Write each of the records out again exactly.

(RECORDS PROVIDED)

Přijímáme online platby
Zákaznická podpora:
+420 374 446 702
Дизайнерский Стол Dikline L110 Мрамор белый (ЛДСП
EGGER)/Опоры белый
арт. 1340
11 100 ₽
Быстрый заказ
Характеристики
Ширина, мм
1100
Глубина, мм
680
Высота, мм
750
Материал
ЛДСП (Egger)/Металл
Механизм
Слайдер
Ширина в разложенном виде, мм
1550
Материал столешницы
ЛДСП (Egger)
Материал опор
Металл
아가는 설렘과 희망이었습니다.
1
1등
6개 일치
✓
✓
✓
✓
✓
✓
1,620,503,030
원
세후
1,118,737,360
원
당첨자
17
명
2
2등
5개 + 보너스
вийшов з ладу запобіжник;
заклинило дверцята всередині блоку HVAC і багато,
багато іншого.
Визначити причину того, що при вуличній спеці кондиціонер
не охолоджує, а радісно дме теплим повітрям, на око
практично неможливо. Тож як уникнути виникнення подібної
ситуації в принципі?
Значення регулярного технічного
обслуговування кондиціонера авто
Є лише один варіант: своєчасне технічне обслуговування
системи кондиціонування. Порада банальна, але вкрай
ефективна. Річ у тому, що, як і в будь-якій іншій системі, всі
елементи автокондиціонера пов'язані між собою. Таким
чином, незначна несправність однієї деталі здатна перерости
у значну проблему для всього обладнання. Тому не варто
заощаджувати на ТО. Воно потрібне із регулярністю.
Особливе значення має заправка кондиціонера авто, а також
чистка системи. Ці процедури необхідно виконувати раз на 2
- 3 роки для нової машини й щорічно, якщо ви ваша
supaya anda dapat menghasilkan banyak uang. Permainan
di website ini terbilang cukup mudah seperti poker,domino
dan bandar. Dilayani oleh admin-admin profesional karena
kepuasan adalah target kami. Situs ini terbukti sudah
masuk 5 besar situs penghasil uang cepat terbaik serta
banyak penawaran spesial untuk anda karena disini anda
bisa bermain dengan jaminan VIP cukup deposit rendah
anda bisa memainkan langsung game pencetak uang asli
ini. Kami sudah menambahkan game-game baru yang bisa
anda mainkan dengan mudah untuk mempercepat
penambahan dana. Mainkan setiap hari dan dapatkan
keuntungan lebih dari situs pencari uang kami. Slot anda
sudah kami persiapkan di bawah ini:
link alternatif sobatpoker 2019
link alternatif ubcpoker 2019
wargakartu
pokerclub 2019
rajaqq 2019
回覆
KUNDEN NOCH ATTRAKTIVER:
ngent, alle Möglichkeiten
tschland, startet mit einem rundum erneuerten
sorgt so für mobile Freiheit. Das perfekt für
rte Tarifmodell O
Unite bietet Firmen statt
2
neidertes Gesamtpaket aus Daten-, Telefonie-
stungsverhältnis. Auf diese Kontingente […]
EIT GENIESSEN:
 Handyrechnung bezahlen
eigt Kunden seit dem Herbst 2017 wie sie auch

(End RECORDS PROVIDED)

SOLUTION FOR THIS TASK -
Přijímáme online platby
Zákaznická podpora:
+420 374 446 702
Дизайнерский Стол Dikline L110 Мрамор белый (ЛДСП
EGGER)/Опоры белый
арт. 1340
11 100 ₽
Быстрый заказ
Характеристики
Ширина, мм
1100
Глубина, мм
680
Высота, мм
750
Материал
ЛДСП (Egger)/Металл
Механизм
Слайдер
Ширина в разложенном виде, мм
1550
Материал столешницы
ЛДСП (Egger)
Материал опор
Металл
아가는 설렘과 희망이었습니다.
1
1등
6개 일치
✓
✓
✓
✓
✓
✓
1,620,503,030
원
세후
1,118,737,360
원
당첨자
17
명
2
2등
5개 + 보너스
вийшов з ладу запобіжник;
заклинило дверцята всередині блоку HVAC і багато,
багато іншого.
Визначити причину того, що при вуличній спеці кондиціонер
не охолоджує, а радісно дме теплим повітрям, на око
практично неможливо. Тож як уникнути виникнення подібної
ситуації в принципі?
Значення регулярного технічного
обслуговування кондиціонера авто
Є лише один варіант: своєчасне технічне обслуговування
системи кондиціонування. Порада банальна, але вкрай
ефективна. Річ у тому, що, як і в будь-якій іншій системі, всі
елементи автокондиціонера пов'язані між собою. Таким
чином, незначна несправність однієї деталі здатна перерости
у значну проблему для всього обладнання. Тому не варто
заощаджувати на ТО. Воно потрібне із регулярністю.
Особливе значення має заправка кондиціонера авто, а також
чистка системи. Ці процедури необхідно виконувати раз на 2
- 3 роки для нової машини й щорічно, якщо ви ваша
supaya anda dapat menghasilkan banyak uang. Permainan
di website ini terbilang cukup mudah seperti poker,domino
dan bandar. Dilayani oleh admin-admin profesional karena
kepuasan adalah target kami. Situs ini terbukti sudah
masuk 5 besar situs penghasil uang cepat terbaik serta
banyak penawaran spesial untuk anda karena disini anda
bisa bermain dengan jaminan VIP cukup deposit rendah
anda bisa memainkan langsung game pencetak uang asli
ini. Kami sudah menambahkan game-game baru yang bisa
anda mainkan dengan mudah untuk mempercepat
penambahan dana. Mainkan setiap hari dan dapatkan
keuntungan lebih dari situs pencari uang kami. Slot anda
sudah kami persiapkan di bawah ini:
link alternatif sobatpoker 2019
link alternatif ubcpoker 2019
wargakartu
pokerclub 2019
rajaqq 2019
回覆
KUNDEN NOCH ATTRAKTIVER:
ngent, alle Möglichkeiten
tschland, startet mit einem rundum erneuerten
sorgt so für mobile Freiheit. Das perfekt für
rte Tarifmodell O
Unite bietet Firmen statt
2
neidertes Gesamtpaket aus Daten-, Telefonie-
stungsverhältnis. Auf diese Kontingente […]
EIT GENIESSEN:
 Handyrechnung bezahlen
eigt Kunden seit dem Herbst 2017 wie sie auch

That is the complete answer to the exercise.